Aim of the exercise: Can you change "Columbus" to "Cincinnati" in the data, starting with the line with "Clinical Nurse - Mental" and going on through the line with "folly of trying any other method. Save us", and give back only those lines, with no pictures?

Material supplied:
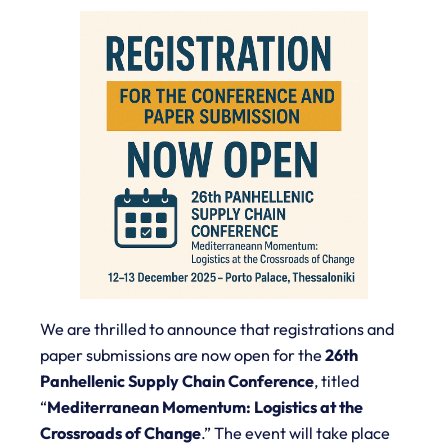
We are thrilled to announce that registrations and
paper submissions are now open for the
26th
Panhellenic Supply Chain Conference
, titled
“
Mediterranean Momentum: Logistics at the
Crossroads of Change
.”
The event will take place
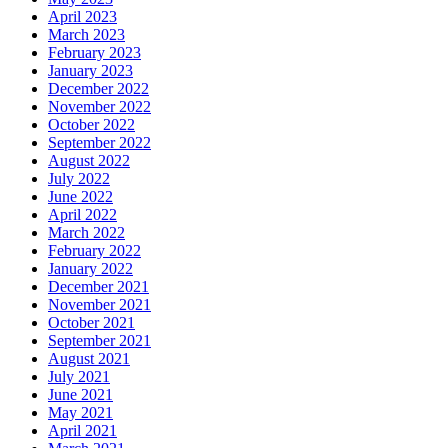
April 2023
March 2023
February 2023
January 2023
December 2022
November 2022
October 2022
September 2022
August 2022
July 2022
June 2022
April 2022
March 2022
February 2022
January 2022
December 2021
November 2021
October 2021
September 2021
August 2021
July 2021
June 2021
May 2021
April 2021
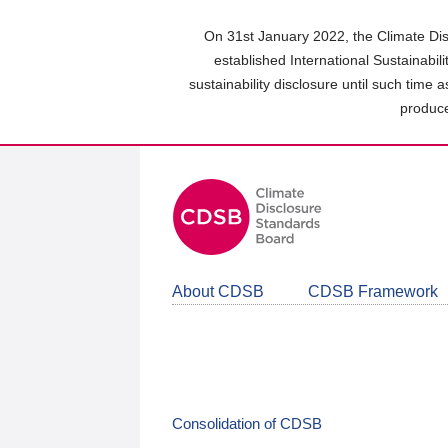
Skip
to
On 31st January 2022, the Climate Dis
main
established International Sustainabil
content
sustainability disclosure until such time 
area
produce
About CDSB
CDSB Framework
Consolidation of CDSB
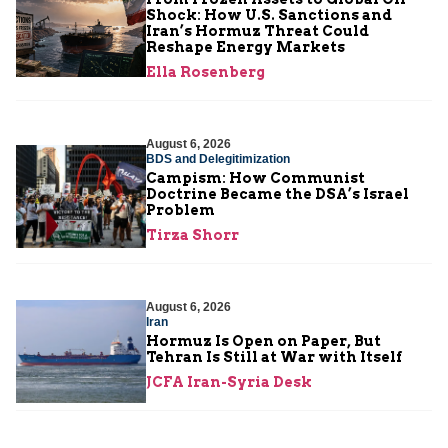
Shock: How U.S. Sanctions and
Iran’s Hormuz Threat Could
Reshape Energy Markets
Ella Rosenberg
August 6, 2026
BDS and Delegitimization
Campism: How Communist
Doctrine Became the DSA’s Israel
Problem
Tirza Shorr
August 6, 2026
Iran
Hormuz Is Open on Paper, But
Tehran Is Still at War with Itself
JCFA Iran-Syria Desk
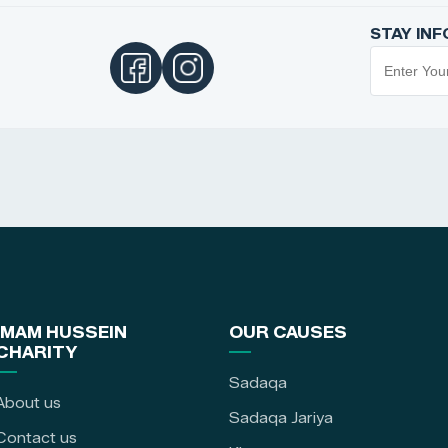
STAY IN
IMAM HUSSEIN
OUR CAUSES
CHARITY
Sadaqa
About us
Sadaqa Jariya
Contact us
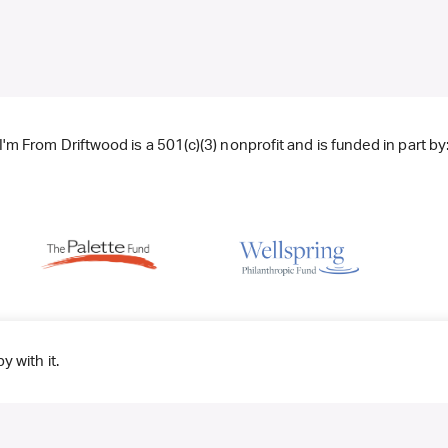
I'm From Driftwood is a 501(c)(3) nonprofit and is funded in part by
y with it.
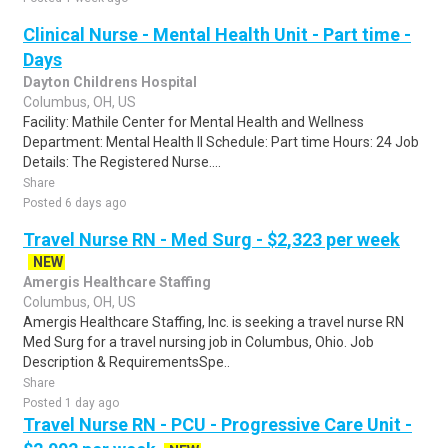
Clinical Nurse - Mental Health Unit - Part time -
Days
Dayton Childrens Hospital
Columbus, OH, US
Facility: Mathile Center for Mental Health and Wellness
Department: Mental Health II Schedule: Part time Hours: 24 Job
Details: The Registered Nurse....
Share
Posted 6 days ago
Travel Nurse RN - Med Surg - $2,323 per week
NEW
Amergis Healthcare Staffing
Columbus, OH, US
Amergis Healthcare Staffing, Inc. is seeking a travel nurse RN
Med Surg for a travel nursing job in Columbus, Ohio. Job
Description & RequirementsSpe..
Share
Posted 1 day ago
Travel Nurse RN - PCU - Progressive Care Unit -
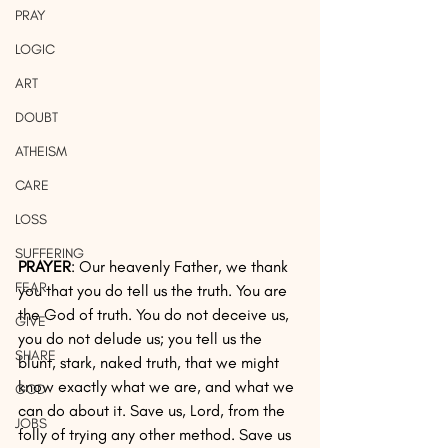
PRAY
LOGIC
ART
DOUBT
ATHEISM
CARE
LOSS
SUFFERING
PRAYER
: Our heavenly Father, we thank 
FEAR
you that you do tell us the truth. You are 
the God of truth. You do not deceive us, 
GIVE
you do not delude us; you tell us the 
SHARE
blunt, stark, naked truth, that we might 
know exactly what we are, and what we 
GOD
can do about it. Save us, Lord, from the 
JOBS
folly of trying any other method. Save us 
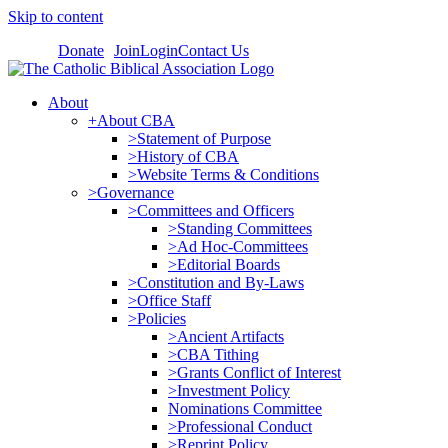
Skip to content
Donate
Join
Login
Contact Us
About
+About CBA
>Statement of Purpose
>History of CBA
>Website Terms & Conditions
>Governance
>Committees and Officers
>Standing Committees
>Ad Hoc-Committees
>Editorial Boards
>Constitution and By-Laws
>Office Staff
>Policies
>Ancient Artifacts
>CBA Tithing
>Grants Conflict of Interest
>Investment Policy
Nominations Committee
>Professional Conduct
>Reprint Policy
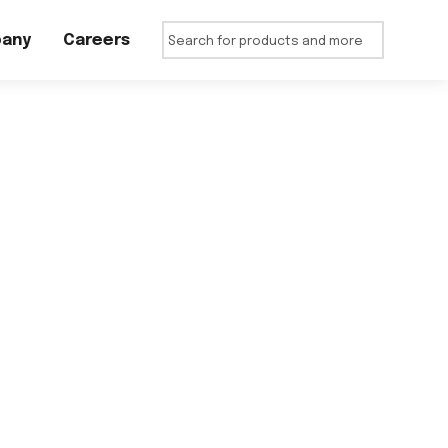
any
Careers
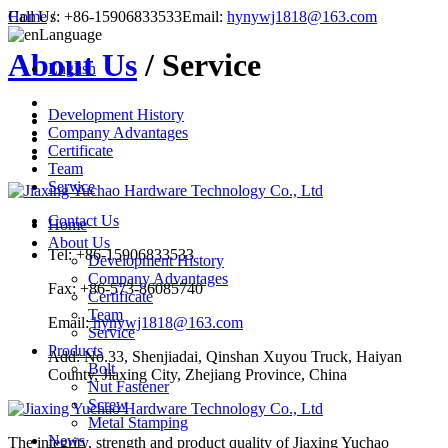
Call Us:
Home
/
+86-15906833533
Email:
hynywj1818@163.com
Language
About Us
/ Service
English
Development History
Company Advantages
Certificate
Team
Service
Contact Us
Home
About Us
Tel: +86-15906833533
Development History
Company Advantages
Fax: +86-573-86085740
Certificate
Team
Email:
hynywj1818@163.com
Service
Products
Add: No.33, Shenjiadai, Qinshan Xuyou Truck, Haiyan
Bolt
County, Jiaxing City, Zhejiang Province, China
Nut Fastener
Screw
Metal Stamping
News
The integrity, strength and product quality of Jiaxing Yuchao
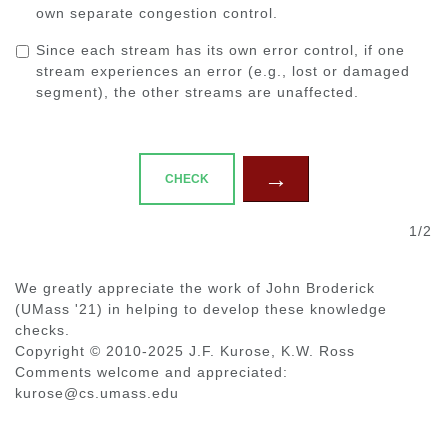
own separate congestion control.
Since each stream has its own error control, if one
stream experiences an error (e.g., lost or damaged
segment), the other streams are unaffected.
→
CHECK
1/2
We greatly appreciate the work of John Broderick
(UMass '21) in helping to develop these knowledge
checks.
Copyright © 2010-2025 J.F. Kurose, K.W. Ross
Comments welcome and appreciated:
kurose@cs.umass.edu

Solution to this exercise:
Clinical Nurse - Mental Health Unit - Part time -
Days
Dayton Childrens Hospital
Cincinnati, OH, US
Facility: Mathile Center for Mental Health and Wellness
Department: Mental Health II Schedule: Part time Hours: 24 Job
Details: The Registered Nurse....
Share
Posted 6 days ago
Travel Nurse RN - Med Surg - $2,323 per week
NEW
Amergis Healthcare Staffing
Cincinnati, OH, US
Amergis Healthcare Staffing, Inc. is seeking a travel nurse RN
Med Surg for a travel nursing job in Cincinnati, Ohio. Job
Description & RequirementsSpe..
Share
Posted 1 day ago
Travel Nurse RN - PCU - Progressive Care Unit -
PRAY
LOGIC
ART
DOUBT
ATHEISM
CARE
LOSS
SUFFERING
PRAYER
: Our heavenly Father, we thank 
FEAR
you that you do tell us the truth. You are 
the God of truth. You do not deceive us, 
GIVE
you do not delude us; you tell us the 
SHARE
blunt, stark, naked truth, that we might 
know exactly what we are, and what we 
GOD
can do about it. Save us, Lord, from the 
JOBS
folly of trying any other method. Save us 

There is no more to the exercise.